My father zipped his last suitcase. I gave them both hugs, elicited promises to send postcards, and made a snarky comment about staying off the beaches.
“Don’t look so grim, Lucy,” Dad said, ignoring my jibe. “You’re dealing with matters of the heart. It’s not like it’s life or death.”
“I suppose you’re right.” But I couldn’t help but feel that he was wrong.
Dead wrong.
TWO
Valentine, Inc., was located near the intersection of Beacon and Charles just on the outskirts of swanky Beacon Hill. Autumn leaves whirled down the street, bright wisps dancing in and out of traffic.

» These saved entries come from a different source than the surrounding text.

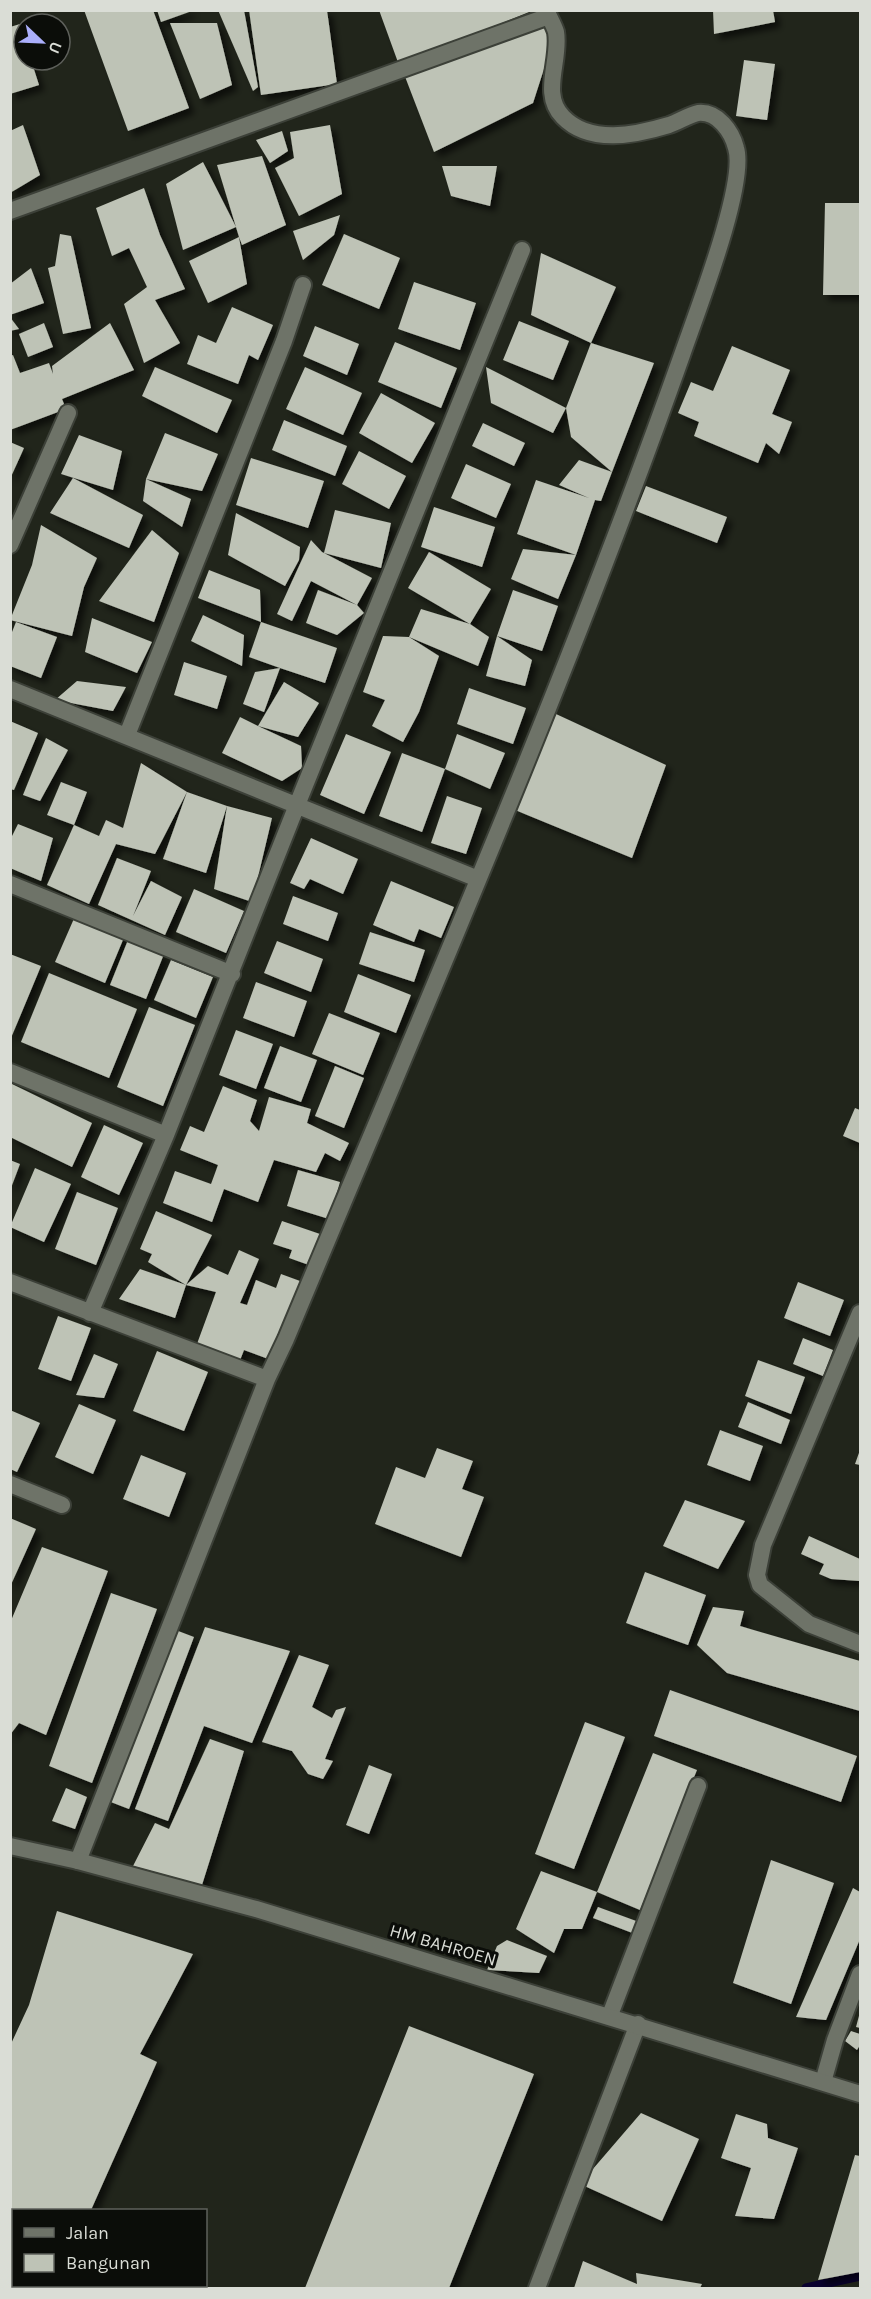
<svg xmlns="http://www.w3.org/2000/svg" width="871" height="2299" font-family="Karla,sans-serif">
	<defs>
		<filter id="shadow"><feDropShadow dx="5.5" dy="5.5" stdDeviation="3" flood-color="#0009"/></filter>
	</defs>
	<rect width="100%" height="100%" fill="#21251b"/>
	<g fill="none" stroke-linecap="round" stroke-linejoin="round">
		<!-- stream -->
		<path stroke="#09012e" stroke-width="9" d="M806,2288l54,-12"/>
	</g>
	<!-- building -->
	<path fill="#bec3b6" filter="url(#shadow)" d="M84,10h69l36,98 -61,23z
		M157,10h35v1l-31,11z
		M218,10h26l14,77 -5,4z
		M249,10h78l10,74 -76,11z
		M379,10h155l-135,55z
		M713,10h60l2,12 -61,12z
		M170,23h47l15,62 -32,14z
		M544,23l7,24 -18,56 -99,49 -30,-78z
		M20,24l4,13v23h7l8,25 -29,9v-67z
		M744,60l31,4 -8,56 -31,-4z
		M23,125l17,50 -30,18v-62z
		M330,125l12,69 -43,22 -24,-48 19,-10 -4,-26z
		M282,131l6,20 -18,12 -14,-23z
		M262,156l24,69 -44,20 -3,-8 8,47 -39,19 -19,-42 50,-24 -3,-10 -53,23 -17,-66 37,-22 33,65 -19,-62z
		M442,166h55l-7,40 -39,-10z
		M144,188l16,47 25,54 -30,11 25,43 -36,20 -20,-59 23,-17 -18,-39 -17,8 -16,-48z
		M825,203h35v92h-37z
		M340,215l-6,20 -31,25 -10,-29z
		M60,234l11,2 20,92 -28,6 -15,-66 7,-2z
		M344,234l56,24 -21,51 -57,-24z
		M541,253l75,34 -25,56 -60,-28z
		M31,268l13,35 -34,12v-31z
		M414,282l62,21 -16,47 -62,-21z
		M232,307l41,18 -15,35 -9,-5 -11,29 -51,-20 11,-29 18,8z
		M10,317l9,12 -9,2z
		M519,321l50,20 -16,39 -50,-20z
		M44,323l9,24 -25,10 -9,-23z
		M110,323l24,47 -72,29 4,10 -56,21v-74l3,-1 7,18 29,-10 4,11 -1,-8z
		M315,326l44,18 -12,31 -44,-19z
		M395,342l62,26 -16,40 -63,-26z
		M591,343l63,20 -42,109 -41,-35 -5,-29 -13,25 -62,-30 -5,-36 80,41z
		M732,346l58,24 -18,44 20,8 -13,32 -13,-11 -8,20 -64,-27 5,-14 -21,-9 13,-31 22,9z
		M155,367l77,33 -15,33 -75,-37z
		M305,367l57,26 -19,42 -57,-26z
		M381,393l54,30 -23,40 -53,-30z
		M284,420l63,26 -12,30 -63,-26z
		M483,423l42,20 -11,23 -42,-20z
		M165,433l53,21 -16,37 -56,-12z
		M79,435l43,16 -9,39 -52,-16z
		M10,442l14,6 -14,31z
		M359,451l47,25 -17,33 -47,-25z
		M251,458l73,23 -16,47 -72,-23z
		M579,460l33,12 -11,29 -6,-1 -19,55 -59,-21 19,-54 53,18 -30,-13z
		M466,464l45,20 -15,34 -45,-20z
		M73,478l70,37 -14,33 -79,-35z
		M146,479l45,20 -9,28 -39,-26z
		M646,486l81,31 -10,26 -81,-32z
		M434,507l61,20 -13,40 -61,-20z
		M335,510l56,13 -10,45 -57,-15 48,25 -15,27 -46,-24 -19,40 -15,-7 34,-74 11,12 2,1z
		M236,513l64,34 -1,13 -14,26 -57,-31z
		M41,525l56,33 -13,29 -12,49 -62,-16 22,-55z
		M152,530l27,23 -25,69 -55,-21z
		M523,549l53,6 -18,44 -47,-20z
		M429,552l62,37 -21,35 19,13 -11,29 -69,-29 12,-28 49,15 -62,-36z
		M209,570l51,20 1,32 -63,-24z
		M318,590l39,15 7,8 -27,22 -31,-12z
		M513,590l45,16 -16,45 -45,-15z
		M203,615l41,20 -2,31 -51,-25z
		M92,618l60,24 -15,31 -52,-21z
		M16,622l41,15 -16,41 -31,-12v-29z
		M261,622l76,26 -12,35 -45,-15 -16,44 -21,-8 12,-32 25,-4 -31,-11z
		M383,636l26,1 30,19 -20,56 -16,30 -31,-16 13,-26 -22,-8z
		M497,636l35,24 -7,26 -39,-10z
		M184,662l43,14 -10,33 -43,-14z
		M77,681l49,6 -13,24 -58,-11z
		M284,682l35,21 -21,34 -40,-11 43,20 1,22 -20,13 -60,-28 18,-36 18,9z
		M469,688l57,20 -13,36 -56,-20z
		M556,714l110,51 -34,93 -117,-48z
		M10,721l28,12 -24,57 -4,-1z
		M346,734l45,18 -27,62 -44,-19z
		M457,734l48,19 -15,36 -45,-20z
		M46,738l22,12 -28,51 -17,-6z
		M402,753l43,16 -23,63 -43,-16z
		M141,763l46,29 40,14 -21,67 -43,-14 24,-67 -32,62 -39,-10 -27,60 -42,-19 27,-60 25,11 7,-16 17,8z
		M61,782l26,10 -13,33 -27,-10z
		M447,796l35,12 -16,46 -35,-11z
		M227,806l45,12 -20,84 -38,-13z
		M18,824l35,14 -12,43 -31,-13v-28z
		M311,838l47,21 -15,35 -33,-15 -6,10 -14,-6z
		M117,858l34,13 -18,45 18,-35 31,16 -17,38 -67,-30z
		M391,881l63,26 -13,31 -22,-9 -5,13 -41,-17z
		M194,889l50,22 -18,42 -50,-21z
		M293,896l45,17 -10,28 -45,-17z
		M76,914l49,21 -20,48 -50,-21z
		M370,932l55,18 -11,32 -55,-18z
		M128,940l36,14 -18,45 -36,-14z
		M277,941l46,18 -12,33 -47,-19z
		M10,954l31,12 -30,72h-1z
		M171,960l42,17 -17,41 -42,-18z
		M49,973l88,36 -28,69 -88,-36z
		M358,974l53,21 -15,38 -52,-21z
		M256,982l51,19 -13,36 -51,-19z
		M149,1007l46,18 -32,81 -46,-19z
		M329,1013l51,20 -17,42 -51,-21z
		M236,1030l37,14 -17,45 -37,-14z
		M280,1046l37,14 -16,42 -37,-14z
		M335,1066l29,12 -20,50 -29,-12z
		M12,1084l80,39 -20,44 -62,-30z
		M223,1086l34,14 -7,21 9,10 10,-34 42,12 -4,14 42,20 -9,18 -15,-8 -9,19 -42,-12 -16,42 -34,-13 -12,33 -49,-19 12,-32 36,13 7,-19 -38,-15 10,-24 14,6z
		M855,1108l5,2v33l-17,-7z
		M104,1125l39,18 -24,52 -38,-18z
		M10,1160l10,4 -9,24h-1z
		M35,1168l36,16 -27,58 -34,-15z
		M298,1170l42,12 -11,37 -42,-13z
		M77,1192l41,16 -22,57 -41,-16z
		M156,1211l56,24 -26,50 -11,33 -56,-19 21,-30 46,16 -38,-23 4,-8 -12,-5z
		M282,1221l38,13 -11,31 -20,-7 3,-8 -19,-6z
		M239,1250l20,9 -19,44 7,2 9,-25 20,8 5,-14 19,7 -29,79 -27,-10 -7,18 -43,-16 22,-60 -30,-7 22,-19 20,9z
		M798,1282l46,18 -14,36 -46,-18z
		M58,1316l33,12 -20,53 -33,-12z
		M803,1338l30,12 -10,26 -30,-12z
		M157,1351l51,21 -24,59 -51,-20z
		M94,1354l24,10 -14,34 -28,-3z
		M758,1360l47,17 -14,37 -46,-18z
		M748,1402l42,18 -9,24 -43,-17z
		M79,1404l37,16 -23,54 -38,-17z
		M10,1410l30,13 -23,49 -7,-3z
		M720,1430l43,16 -13,35 -43,-16z
		M437,1448l36,13 -11,28 22,8 -23,60 -86,-33 21,-57 29,11z
		M860,1450v15l-5,-1z
		M141,1455l45,18 -17,44 -46,-18z
		M685,1500l60,21 -27,48 -55,-23z
		M10,1518l26,11 -26,58z
		M809,1536l51,23v22l-29,-2 -12,-5 5,-10 -23,-10z
		M42,1547l66,24 -62,164 -27,-12 -9,12v-112z
		M645,1572l61,23 -18,50 -62,-22z
		M111,1593l46,16 -65,174 -43,-17z
		M713,1607l31,4 -4,15 120,35v50l-133,-38 -30,-28z
		M205,1627l85,24 -38,92 -48,-17 -36,95 -33,-12z
		M173,1629l21,8 -65,172 -21,-8z
		M299,1655l30,10 -17,42 20,11 4,-8 10,-3 -21,52 8,2 -10,18 -15,-5 -16,-23 -30,-9z
		M670,1690l187,66 -16,46 -187,-66z
		M585,1722l40,15 -51,132 -39,-15z
		M210,1739l34,12 -42,134 -69,-19 22,-43 14,6z
		M653,1753l44,17 -57,140 -43,-18z
		M369,1765l23,9 -23,60 -23,-9z
		M66,1788l21,9 -12,32 -23,-8z
		M771,1860l63,23 -43,121 -58,-21z
		M541,1871l56,21 -15,37h-18l-10,24 -38,-24z
		M853,1888l7,4v47l-34,81 -30,-3z
		M598,1907l41,15 -4,12 -42,-16z
		M57,1911l136,43 -53,100 17,8 -66,148h-77v76h44l-2,2h-46v-242l19,-41z
		M507,1940l40,16 -8,17 -52,-3 10,-24z
		M860,2012v16l-4,-1z
		M409,2026l125,48 -85,214h-144z
		M851,2031l9,3v11l-3,5 -12,-9z
		M641,2113l58,26 -37,82 -82,-37z
		M736,2114l31,10 1,14 30,10 -24,71 -39,-3 16,-48 -30,-10z
		M855,2155l5,1v116l-42,8z
		M583,2261l54,23 -1,-11 66,11 -2,4h-126z"/>
	<g fill="none" stroke-linecap="round" stroke-linejoin="round">
		<defs>
			<path id="service" d="M610,2015l88,-229"/>
			<path id="minor" d="M10,211l539,-195
				M10,545l58,-132
				M10,689l468,190
				M127,735l157,-394 19,-56
				M10,884l222,90
				M10,1072l156,63
				M10,1282l257,97 19,-40c136,-326 278,-651 396,-984 14,-41 65,-171 54,-207 -4,-16 -18,-37 -38,-35 -9,2 -20,9 -29,12 -33,10 -79,20 -106,-8 -23,-23 -2,-57 -7,-85 -2,-7 -7,-15 -10,-22
				M90,1313l76,-178 131,-330 225,-555
				M860,1313l-97,232 -6,30 3,10 49,39 51,20
				M10,1484l52,21
				M78,1861l189,-482
				M823,2082l12,-42 25,-66
				M537,2288l101,-264"/>
			<path id="tertiary" d="M10,1846l68,15 178,48 604,185"/>
		</defs>
		<!-- service casing -->
		<use href="#service" stroke="#3c4038" stroke-width="20"/>
		<!-- minor casing -->
		<use href="#minor" stroke="#3c4038" stroke-width="20"/>
		<!-- tertiary casing -->
		<use href="#tertiary" stroke="#3c4038" stroke-width="20"/>
		<!-- service -->
		<use href="#service" stroke="#6e7368" stroke-width="16"/>
		<!-- minor -->
		<use href="#minor" stroke="#6e7368" stroke-width="16"/>
		<!-- tertiary -->
		<use href="#tertiary" stroke="#6e7368" stroke-width="16"/>
	</g>
	<g text-anchor="middle" dominant-baseline="central" stroke-width="6" stroke-linejoin="round" paint-order="stroke">
		<!-- street labels -->
		<g font-size="18" fill="#daddd6" stroke="#0b0d09">
			<text transform="translate(443 1945) rotate(16)">HM BAHROEN</text>
		</g>
	</g>
	<!-- border -->
	<rect width="871" height="2299" fill="none" stroke="#daddd6" stroke-width="24"/>
	<!-- legend -->
	<rect x="12" y="2209" width="195" height="78" fill="#0b0d09" stroke="#5e605b" stroke-width="1.5"/>
	<rect x="24" y="2228" width="30" height="9" fill="#6e7368" stroke="#5e605b" stroke-width="1.5"/>
	<text x="66" y="2239" font-size="18" fill="#daddd6">Jalan</text>
	<rect x="24" y="2254" width="30" height="18" fill="#bec3b6" stroke="#5e605b" stroke-width="1.5"/>
	<text x="66" y="2269" font-size="18" fill="#daddd6">Bangunan</text>
	<!-- north arrow -->
	<g transform="translate(42 42) rotate(113)"><circle r="28" fill="#0b0d09" stroke="#5e605b" stroke-width="1.5"/>
	<path d="M0-4.5L10 22L0 15L-10 22Z" fill="#abaffb"/>
	<text y="-9" font-size="16" font-weight="bold" text-anchor="middle" fill="#daddd6">U</text>
	</g>
</svg>
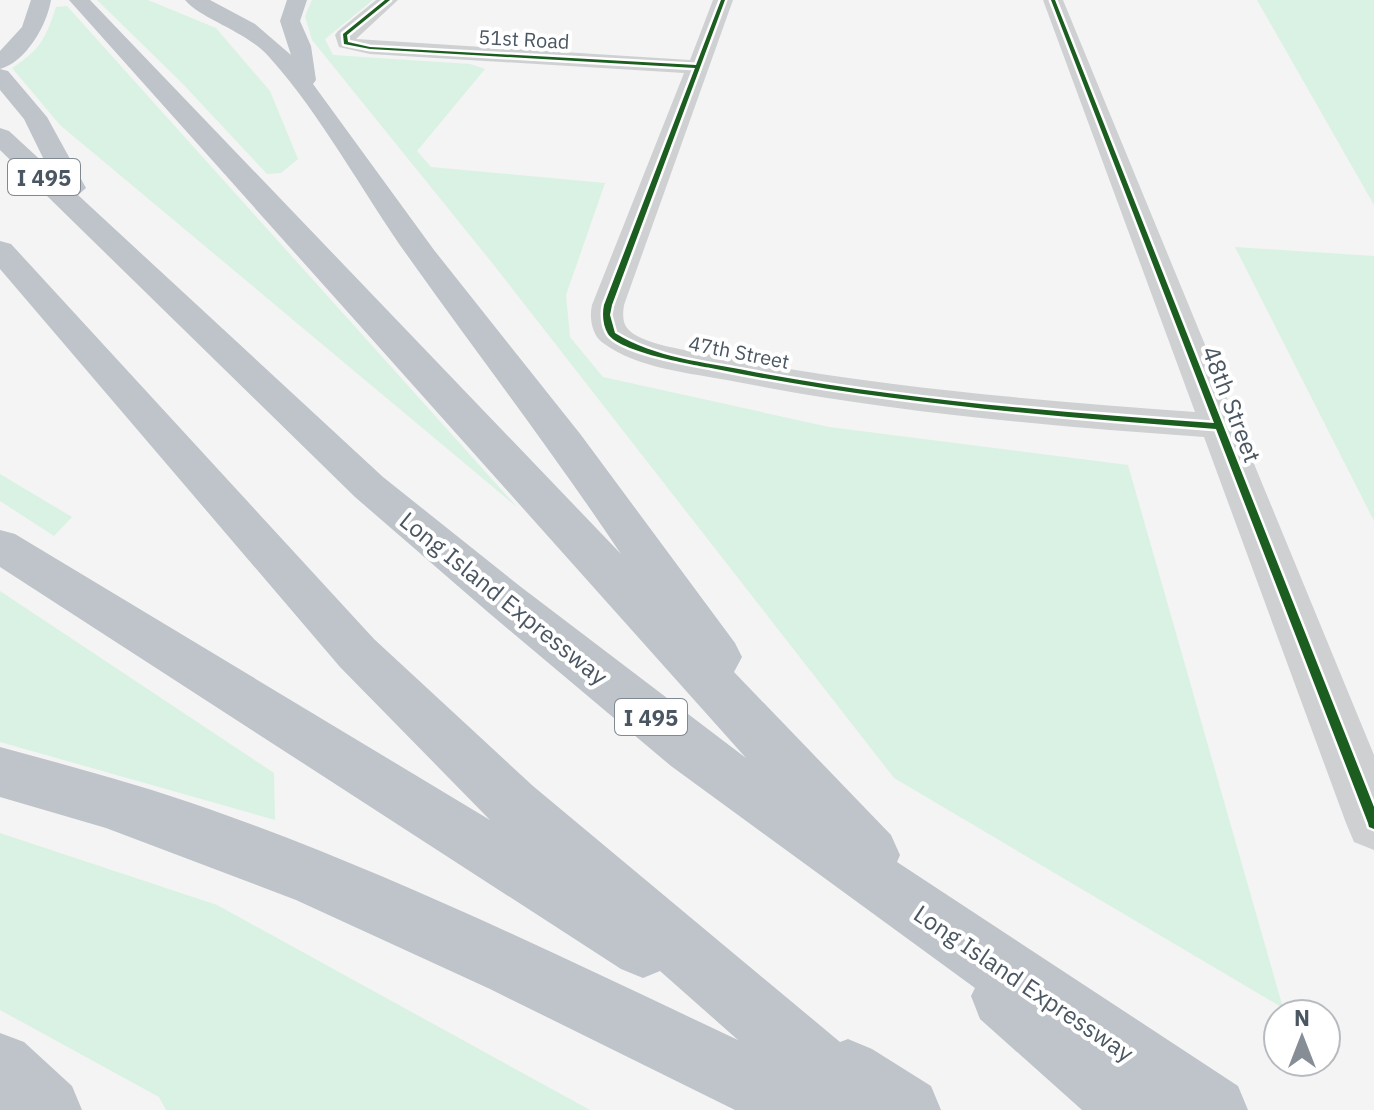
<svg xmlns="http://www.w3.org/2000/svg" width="1374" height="1110" font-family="'IBM Plex Sans',sans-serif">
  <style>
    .green { fill: #d9f2e3 }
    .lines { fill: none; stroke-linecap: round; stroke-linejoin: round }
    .minor { fill: #ced0d2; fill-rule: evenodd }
    .highway { fill: #bec4c9; fill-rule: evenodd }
    .cycleway-casing { stroke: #fff; stroke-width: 5 }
    .cycleway { fill: #1b5e20; fill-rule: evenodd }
    .labels { text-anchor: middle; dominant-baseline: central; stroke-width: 8; stroke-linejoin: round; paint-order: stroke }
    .far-street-label { font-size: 20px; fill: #4a5661; stroke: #fff }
    .shield { fill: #fff; stroke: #808990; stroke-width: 2 }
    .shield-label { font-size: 22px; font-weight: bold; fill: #4a5661 }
    .street-label { font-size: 24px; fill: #4a5661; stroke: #fff }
  </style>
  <rect width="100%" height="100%" fill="#f4f4f4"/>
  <path class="green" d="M 97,0 L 148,0 L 216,28 L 270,91 L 298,159 L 281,173 L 267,174 L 182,83 Z
    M 312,0 L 373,0 L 325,39 L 333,55 L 470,64 L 485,69 L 417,151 L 431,167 L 605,183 L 566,295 L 570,337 L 603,377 L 829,427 L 1128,465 L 1283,1008 L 894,778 L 493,264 L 312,40 L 305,16 Z
    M 1257,0 L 1374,0 L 1374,205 Z
    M 67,6 L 517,507 L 60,125 L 12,68 C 40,50 46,38 56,7 Z
    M 1235,247 L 1374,256 L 1374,521 Z
    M 0,474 L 72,517 L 54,536 L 0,501 Z
    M 0,591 L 274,773 L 275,820 L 0,742 Z
    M 0,833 L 217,905 L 590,1110 L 166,1110 L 159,1097 L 0,1010 Z"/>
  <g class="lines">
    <path class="minor" d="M 376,0 L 398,0 L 356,39 L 690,60 L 713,0 L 733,0 L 624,305 C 623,312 622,322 627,328 C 640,345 693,351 713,355 C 872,387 1033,400 1195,412 L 1043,0 L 1063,0 L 1374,755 L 1374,850 L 1354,842 L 1346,823 L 1204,437 C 1046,426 888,412 732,381 C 691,373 638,369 603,343 C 592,335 589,318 592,305 L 684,73 L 370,54 L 339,47 L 335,35 L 338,31 Z"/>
    <path class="highway" d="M 31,0 L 51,0 C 47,25 26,62 0,69 L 0,51 L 22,27 Z
      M 69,0 L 90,0 L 621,554 C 554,454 482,360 412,262 C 365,197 323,117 270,58 C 247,31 202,20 185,0 L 210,0 L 255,24 L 291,55 L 280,21 L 287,0 L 307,0 L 300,21 L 311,46 L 316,80 L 313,84 L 434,250 L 581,435 L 735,643 L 742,657 L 734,672 L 891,835 L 900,855 L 897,862 L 1238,1086 L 1248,1110 L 1082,1110 L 980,1019 L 971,996 L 975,988 L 671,766 L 489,613 L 355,497 L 0,150 L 0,128 L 9,131 L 47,166 L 24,119 L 0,90 L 0,69 L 8,71 L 47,117 L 86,188 L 78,195 L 383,477 L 521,587 L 746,758 Z
      M 0,241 L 11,244 L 374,639 L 533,786 L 840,1042 L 848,1039 L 872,1049 L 931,1086 L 941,1110 L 735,1110 L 490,989 L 296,900 L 106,828 L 0,797 L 0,747 C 70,766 141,785 209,809 C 391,873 564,958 738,1040 L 660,971 L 643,978 L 621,969 L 0,567 L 0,530 L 15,534 L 490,820 L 340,667 L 0,269 Z
      M 0,1033 L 24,1042 L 72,1086 L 82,1110 L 0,1110 Z"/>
    <g class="cycleway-casing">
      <path id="cycleway" d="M 385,0 L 390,0 L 347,35 L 348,42 L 370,47 L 696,65 L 721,0 L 725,0 L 612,305 L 610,315 L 615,333 C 655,358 704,362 749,371 C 902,400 1058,412 1214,423 L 1051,0 L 1055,0 L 1374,807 L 1374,829 L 1369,827 L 1368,823 L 1216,429 C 1046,416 877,402 711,368 C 689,364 620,352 608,334 C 603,326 602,314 604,305 L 695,68 L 370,49 L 344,44 L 343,34 Z"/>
    </g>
    <use href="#cycleway" class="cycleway"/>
  </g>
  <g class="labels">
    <g class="far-street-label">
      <text transform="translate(524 39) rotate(3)">51st Road</text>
      <text transform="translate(739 352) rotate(11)">47th Street</text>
    </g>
    <g class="shield">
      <rect x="8" y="159" width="72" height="36" rx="6"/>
      <rect x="615" y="699" width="72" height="36" rx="6"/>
    </g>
    <g class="shield-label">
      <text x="44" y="177">I 495</text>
      <text x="651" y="717">I 495</text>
    </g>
    <g class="street-label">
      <text transform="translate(1232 404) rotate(69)">48th Street</text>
      <text transform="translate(504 598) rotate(39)">Long Island Expressway</text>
      <text transform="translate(1024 983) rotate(34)">Long Island Expressway</text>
    </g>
  </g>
  <g transform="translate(1302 1038)"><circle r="38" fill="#ffffff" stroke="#b7bbc0" stroke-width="2"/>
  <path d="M0-6L14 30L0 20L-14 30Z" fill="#868d94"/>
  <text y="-12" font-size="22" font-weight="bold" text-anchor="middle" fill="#4a5661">N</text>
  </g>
</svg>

“There’s nothing but brake lights ahead,” I said.
“Lunchtime.”
“Right. Lunch.” My stomach churned like rusty gears at the thought of food. I shifted on the leather seat, adjusted my lap belt. My father had loaned me his Mercedes, and the services of Raphael, his driver, valet, houseman, and all around go-to guy, for the time he’d be gone. At first I balked at the extravagance, but I figured if I had to come into town every day from Cohasset on the South Shore, Raphael would make my life just that much easier.